Einkorn flour is not the easiest to find. I was able to find it at some Whole Foods markets and organic markets, under the Jovial brand, and it is available on Amazon. It’s pricier than regular flour, because it’s not mass-produced. The Einkorn flour is not as elastic as regular flour so I add more yeast and time for the dough to rise really high to help the dough expand. This makes the flatbreads not as dense and the dough goes further. I also make them pretty small in size – about 3-4 inches in diameter — and I flatten them out with the heel of my hand. I do not add any sugar or sweetener to my dough. I flavor it with salt and olive oil and sometimes add a mix of seeds on top – typically a blend of sesame, cumin and poppy seeds. I wrap them in the parchment paper that I bake them in overnight so they still crispy and then transfer to a plastic air-tight bag.
Einkorn Flour Flatbreads
4 cups Einkorn flour
1 tablespoon of Kosher salt
¼ cup plus 1 tablespoon of olive oil (I use extra virgin)
2 packets Yeast
1½ cups of warm water
3-4 tablespoons of seeds – sesame, poppy, cumin, caraway (optional)

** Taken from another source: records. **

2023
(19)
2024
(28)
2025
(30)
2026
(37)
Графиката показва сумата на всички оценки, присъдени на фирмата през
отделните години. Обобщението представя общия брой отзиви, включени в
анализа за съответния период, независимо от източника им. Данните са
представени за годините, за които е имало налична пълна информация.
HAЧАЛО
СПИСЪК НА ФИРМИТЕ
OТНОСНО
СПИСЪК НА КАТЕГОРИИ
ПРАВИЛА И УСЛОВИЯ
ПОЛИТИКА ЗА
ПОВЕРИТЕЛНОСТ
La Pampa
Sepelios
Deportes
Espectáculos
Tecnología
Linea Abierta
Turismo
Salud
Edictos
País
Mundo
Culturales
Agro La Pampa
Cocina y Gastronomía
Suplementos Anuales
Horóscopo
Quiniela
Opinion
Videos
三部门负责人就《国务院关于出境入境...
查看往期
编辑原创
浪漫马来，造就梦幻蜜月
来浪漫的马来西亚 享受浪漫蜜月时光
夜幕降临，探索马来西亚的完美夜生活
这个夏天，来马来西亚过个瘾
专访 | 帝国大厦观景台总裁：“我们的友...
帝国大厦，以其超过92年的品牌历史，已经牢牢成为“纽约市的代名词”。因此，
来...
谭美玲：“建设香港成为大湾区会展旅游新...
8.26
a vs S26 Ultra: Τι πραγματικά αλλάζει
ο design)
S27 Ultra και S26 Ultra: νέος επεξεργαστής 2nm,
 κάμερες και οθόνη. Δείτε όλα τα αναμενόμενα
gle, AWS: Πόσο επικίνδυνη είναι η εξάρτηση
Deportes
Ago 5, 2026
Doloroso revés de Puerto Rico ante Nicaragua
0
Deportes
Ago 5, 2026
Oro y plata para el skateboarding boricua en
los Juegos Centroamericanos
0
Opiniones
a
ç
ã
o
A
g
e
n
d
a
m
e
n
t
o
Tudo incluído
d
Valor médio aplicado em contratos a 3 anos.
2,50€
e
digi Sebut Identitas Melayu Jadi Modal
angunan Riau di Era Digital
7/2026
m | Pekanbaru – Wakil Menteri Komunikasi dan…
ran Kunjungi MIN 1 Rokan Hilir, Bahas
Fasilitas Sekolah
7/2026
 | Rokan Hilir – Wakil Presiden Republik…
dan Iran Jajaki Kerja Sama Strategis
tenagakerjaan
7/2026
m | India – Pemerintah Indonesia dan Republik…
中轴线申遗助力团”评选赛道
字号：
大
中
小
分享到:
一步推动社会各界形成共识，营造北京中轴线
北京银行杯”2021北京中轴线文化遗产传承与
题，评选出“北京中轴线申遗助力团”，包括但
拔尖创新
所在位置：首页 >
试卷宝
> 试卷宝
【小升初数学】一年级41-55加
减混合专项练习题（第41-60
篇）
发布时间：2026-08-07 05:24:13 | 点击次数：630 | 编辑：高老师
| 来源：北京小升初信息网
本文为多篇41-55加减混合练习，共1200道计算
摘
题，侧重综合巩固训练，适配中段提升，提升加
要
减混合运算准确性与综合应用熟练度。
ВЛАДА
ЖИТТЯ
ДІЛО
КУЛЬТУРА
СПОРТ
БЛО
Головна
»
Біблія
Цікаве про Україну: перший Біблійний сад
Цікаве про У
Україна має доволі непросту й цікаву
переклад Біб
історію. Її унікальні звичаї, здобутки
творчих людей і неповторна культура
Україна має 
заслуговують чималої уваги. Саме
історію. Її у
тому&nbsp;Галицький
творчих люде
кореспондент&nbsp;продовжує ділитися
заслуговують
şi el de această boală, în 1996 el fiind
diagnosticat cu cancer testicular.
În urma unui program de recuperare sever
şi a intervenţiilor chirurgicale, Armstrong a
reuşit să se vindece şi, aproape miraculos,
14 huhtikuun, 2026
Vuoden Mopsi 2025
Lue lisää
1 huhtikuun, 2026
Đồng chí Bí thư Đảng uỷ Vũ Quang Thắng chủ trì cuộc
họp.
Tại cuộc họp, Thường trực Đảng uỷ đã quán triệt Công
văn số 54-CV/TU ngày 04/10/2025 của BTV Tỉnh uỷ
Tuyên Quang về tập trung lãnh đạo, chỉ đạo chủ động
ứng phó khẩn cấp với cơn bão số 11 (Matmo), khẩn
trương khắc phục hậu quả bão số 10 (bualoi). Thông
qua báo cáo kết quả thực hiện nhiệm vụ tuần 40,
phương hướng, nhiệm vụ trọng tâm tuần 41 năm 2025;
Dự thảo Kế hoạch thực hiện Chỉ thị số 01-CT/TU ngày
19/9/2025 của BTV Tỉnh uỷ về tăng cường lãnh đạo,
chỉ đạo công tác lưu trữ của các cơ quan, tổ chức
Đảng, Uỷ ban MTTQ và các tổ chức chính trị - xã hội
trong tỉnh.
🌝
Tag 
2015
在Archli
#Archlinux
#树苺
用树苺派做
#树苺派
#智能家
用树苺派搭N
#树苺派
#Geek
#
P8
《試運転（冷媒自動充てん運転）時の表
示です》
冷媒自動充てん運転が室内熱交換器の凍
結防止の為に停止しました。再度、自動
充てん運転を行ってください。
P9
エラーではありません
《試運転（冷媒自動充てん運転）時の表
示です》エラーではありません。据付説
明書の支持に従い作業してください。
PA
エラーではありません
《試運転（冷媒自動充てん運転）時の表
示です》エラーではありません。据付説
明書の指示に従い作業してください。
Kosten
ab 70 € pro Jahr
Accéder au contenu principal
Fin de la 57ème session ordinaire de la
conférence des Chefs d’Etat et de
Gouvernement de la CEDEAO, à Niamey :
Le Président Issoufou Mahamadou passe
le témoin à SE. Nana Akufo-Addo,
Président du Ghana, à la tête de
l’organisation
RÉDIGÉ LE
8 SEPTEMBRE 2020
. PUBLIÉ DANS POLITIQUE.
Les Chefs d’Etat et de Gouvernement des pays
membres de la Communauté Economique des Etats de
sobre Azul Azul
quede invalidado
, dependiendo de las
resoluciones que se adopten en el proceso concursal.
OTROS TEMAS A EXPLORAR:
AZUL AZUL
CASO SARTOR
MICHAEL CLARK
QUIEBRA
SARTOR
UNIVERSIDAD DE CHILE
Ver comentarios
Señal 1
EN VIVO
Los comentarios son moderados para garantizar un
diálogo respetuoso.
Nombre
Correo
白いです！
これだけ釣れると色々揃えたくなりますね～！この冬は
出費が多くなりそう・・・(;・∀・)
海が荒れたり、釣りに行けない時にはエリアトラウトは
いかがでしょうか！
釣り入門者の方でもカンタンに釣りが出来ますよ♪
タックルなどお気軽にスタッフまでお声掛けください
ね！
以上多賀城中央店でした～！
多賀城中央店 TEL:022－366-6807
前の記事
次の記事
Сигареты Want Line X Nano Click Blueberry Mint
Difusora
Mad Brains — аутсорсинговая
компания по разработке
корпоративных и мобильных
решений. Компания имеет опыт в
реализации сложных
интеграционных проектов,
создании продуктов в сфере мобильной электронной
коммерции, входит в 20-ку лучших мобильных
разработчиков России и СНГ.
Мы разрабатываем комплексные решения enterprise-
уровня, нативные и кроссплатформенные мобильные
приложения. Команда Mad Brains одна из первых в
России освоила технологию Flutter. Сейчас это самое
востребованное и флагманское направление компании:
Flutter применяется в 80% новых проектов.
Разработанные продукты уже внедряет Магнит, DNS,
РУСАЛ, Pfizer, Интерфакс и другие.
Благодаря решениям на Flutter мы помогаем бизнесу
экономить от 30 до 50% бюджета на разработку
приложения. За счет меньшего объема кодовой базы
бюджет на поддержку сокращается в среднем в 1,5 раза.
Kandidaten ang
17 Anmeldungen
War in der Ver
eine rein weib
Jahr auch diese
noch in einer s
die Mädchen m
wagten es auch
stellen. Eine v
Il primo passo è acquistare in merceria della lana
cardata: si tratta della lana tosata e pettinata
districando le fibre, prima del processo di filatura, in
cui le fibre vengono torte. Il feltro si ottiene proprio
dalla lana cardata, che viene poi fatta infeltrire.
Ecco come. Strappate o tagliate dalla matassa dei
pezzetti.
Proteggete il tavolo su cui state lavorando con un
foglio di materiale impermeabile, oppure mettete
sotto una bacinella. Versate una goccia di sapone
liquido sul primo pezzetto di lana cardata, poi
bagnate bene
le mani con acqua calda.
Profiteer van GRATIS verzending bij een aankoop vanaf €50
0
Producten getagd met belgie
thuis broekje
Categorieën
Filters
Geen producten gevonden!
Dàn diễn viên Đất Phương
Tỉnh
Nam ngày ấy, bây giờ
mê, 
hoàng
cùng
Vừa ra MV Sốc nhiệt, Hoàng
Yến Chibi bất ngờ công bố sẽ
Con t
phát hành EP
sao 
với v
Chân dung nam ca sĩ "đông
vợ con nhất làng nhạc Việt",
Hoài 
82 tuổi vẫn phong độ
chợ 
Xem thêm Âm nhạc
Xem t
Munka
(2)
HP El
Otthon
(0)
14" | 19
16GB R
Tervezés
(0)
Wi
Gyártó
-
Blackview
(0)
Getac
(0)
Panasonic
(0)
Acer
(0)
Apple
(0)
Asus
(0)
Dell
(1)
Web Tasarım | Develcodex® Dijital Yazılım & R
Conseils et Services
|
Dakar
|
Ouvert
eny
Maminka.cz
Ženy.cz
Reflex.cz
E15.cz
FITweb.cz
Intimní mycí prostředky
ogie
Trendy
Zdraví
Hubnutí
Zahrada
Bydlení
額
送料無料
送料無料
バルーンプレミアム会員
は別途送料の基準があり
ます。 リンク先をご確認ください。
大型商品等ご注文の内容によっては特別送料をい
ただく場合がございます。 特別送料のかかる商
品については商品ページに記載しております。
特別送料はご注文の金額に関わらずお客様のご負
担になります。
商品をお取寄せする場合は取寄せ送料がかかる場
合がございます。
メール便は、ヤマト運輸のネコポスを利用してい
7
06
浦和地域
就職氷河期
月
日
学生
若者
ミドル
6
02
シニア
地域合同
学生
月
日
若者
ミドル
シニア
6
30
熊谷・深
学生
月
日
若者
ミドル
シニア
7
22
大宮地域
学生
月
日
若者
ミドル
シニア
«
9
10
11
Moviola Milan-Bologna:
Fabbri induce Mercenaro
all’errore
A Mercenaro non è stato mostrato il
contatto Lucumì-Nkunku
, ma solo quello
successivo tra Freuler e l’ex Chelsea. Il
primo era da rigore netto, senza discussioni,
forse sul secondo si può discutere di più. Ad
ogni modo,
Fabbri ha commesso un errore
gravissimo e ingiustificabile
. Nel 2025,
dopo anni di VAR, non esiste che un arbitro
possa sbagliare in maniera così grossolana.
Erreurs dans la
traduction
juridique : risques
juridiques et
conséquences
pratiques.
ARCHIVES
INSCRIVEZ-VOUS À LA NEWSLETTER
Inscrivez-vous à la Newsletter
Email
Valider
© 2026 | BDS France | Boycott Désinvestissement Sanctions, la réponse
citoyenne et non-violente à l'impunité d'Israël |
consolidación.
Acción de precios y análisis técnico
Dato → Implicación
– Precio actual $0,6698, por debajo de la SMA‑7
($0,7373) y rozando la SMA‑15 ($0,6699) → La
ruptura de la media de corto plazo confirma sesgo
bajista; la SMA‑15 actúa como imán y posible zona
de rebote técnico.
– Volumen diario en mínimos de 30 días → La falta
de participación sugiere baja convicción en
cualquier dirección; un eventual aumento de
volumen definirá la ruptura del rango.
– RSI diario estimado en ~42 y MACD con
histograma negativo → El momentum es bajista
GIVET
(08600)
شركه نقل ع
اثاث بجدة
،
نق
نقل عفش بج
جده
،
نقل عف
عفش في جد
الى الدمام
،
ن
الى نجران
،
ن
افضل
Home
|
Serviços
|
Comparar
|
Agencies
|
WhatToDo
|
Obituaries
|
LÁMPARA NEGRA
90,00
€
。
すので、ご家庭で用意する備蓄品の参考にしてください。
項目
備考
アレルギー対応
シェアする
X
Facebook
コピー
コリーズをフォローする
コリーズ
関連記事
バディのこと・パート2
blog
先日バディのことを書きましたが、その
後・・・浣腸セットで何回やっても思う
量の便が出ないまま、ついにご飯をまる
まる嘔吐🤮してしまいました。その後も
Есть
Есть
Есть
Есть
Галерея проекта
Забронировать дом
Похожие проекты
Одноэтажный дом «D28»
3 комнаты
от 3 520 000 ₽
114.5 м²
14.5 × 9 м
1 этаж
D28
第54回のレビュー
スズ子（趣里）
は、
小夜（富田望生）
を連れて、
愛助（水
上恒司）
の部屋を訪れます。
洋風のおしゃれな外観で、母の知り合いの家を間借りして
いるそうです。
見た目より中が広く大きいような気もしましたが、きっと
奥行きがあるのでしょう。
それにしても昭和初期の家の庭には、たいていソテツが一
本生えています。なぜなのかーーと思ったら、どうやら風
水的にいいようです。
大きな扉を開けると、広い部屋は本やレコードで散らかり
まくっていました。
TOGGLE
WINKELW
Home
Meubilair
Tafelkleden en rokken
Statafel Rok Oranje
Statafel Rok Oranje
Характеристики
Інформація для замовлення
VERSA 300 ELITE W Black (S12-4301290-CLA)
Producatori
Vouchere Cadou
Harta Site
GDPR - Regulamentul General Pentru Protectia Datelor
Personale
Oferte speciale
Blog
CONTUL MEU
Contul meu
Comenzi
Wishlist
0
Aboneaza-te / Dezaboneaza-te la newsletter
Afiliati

Makes about 40 small flatbreads.
To make the dough:
In a bowl I proof two packets of yeast with 1½ cups of warm water. In my standing mixer with the dough blade attached I add 4 cups of Einkorn flour, 1 tablespoon of Kosher salt and then the yeast-water mixture, and ¼ cup of olive oil and beat on a slow speed until combined. If you do not have a standing mixer, you can add all the ingredients into a bowl and mix by hand and then move to a floured wooden cutting board and kneed by hand for a few minutes. I have made it this way and it works great. Grease a bowl with the remaining 1tablespoon of olive oil and add the dough to the bowl and turn it so the oil covers. Cover the bowl with a damp kitchen towel and leave it alone for 4 hours. Punch down the dough and divide into 4 balls. At this point you can freeze them separately wrapped in plastic wrap and then in a freezer-proof bag.
To make the flatbreads:
Preheat the oven to 400. Line 2 cookie sheets with parchment paper. Work with each ball separately. Flour a surface (I use a wooden cutting board) with the Einkorn flour and pull a piece of dough about 1 to 2 inches at a time and roll it into a ball (little less than golf ball size or bigger if you prefer), and repeat. You will get about 10 balls per quarter of dough, give or take. On the floured surface, take one of the balls and with the heel of your hand spread out the dough from the center out. Use the added flour if the dough is too sticky. Transfer the flattened dough to the cookie sheet. I get 5 on a large sheet. Sprinkle the flatbreads with seeds if you are using, or a little salt if you like. And bake for 10-12 minutes, until the edges are a bit brown. Cool on the sheets for 5 minutes and remove them to a plate to continue to cool. Repeat with the rest of the dough if you are making them all.